◆ **Your goal**: Output the whole listing exactly, with no pictures.

◆ **Data segment**:
━━━━━━━━━━━━━━━━
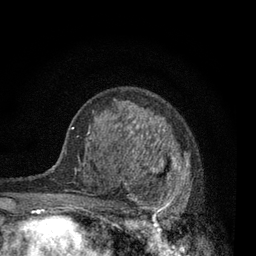
Breast MRI, one axial slice. Cropped to one breast. Dynamic contrast-enhanced series, time point 2 of 7 at this slice position (early post-contrast). 3 T. TE 2.2 ms, TR 5.5 ms. 256 × 256 image matrix. Female patient.
Annotated regions visible in this slice (semi-automatic segmentation, software-assisted and operator-edited):
- enhancing-tissue mask used for the functional tumour volume (all voxels passing the contrast-enhancement thresholds inside the analysis volume; usually the tumour): bounding box <115,131,192,229> (left, top, right, bottom; pixels)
━━━━━━━━━━━━━━━━
◆ **Answer space**:
Breast MRI, one axial slice. Cropped to one breast. Dynamic contrast-enhanced series, time point 2 of 7 at this slice position (early post-contrast). 3 T. TE 2.2 ms, TR 5.5 ms. 256 × 256 image matrix. Female patient.
Annotated regions visible in this slice (semi-automatic segmentation, software-assisted and operator-edited):
- enhancing-tissue mask used for the functional tumour volume (all voxels passing the contrast-enhancement thresholds inside the analysis volume; usually the tumour): bounding box <115,131,192,229> (left, top, right, bottom; pixels)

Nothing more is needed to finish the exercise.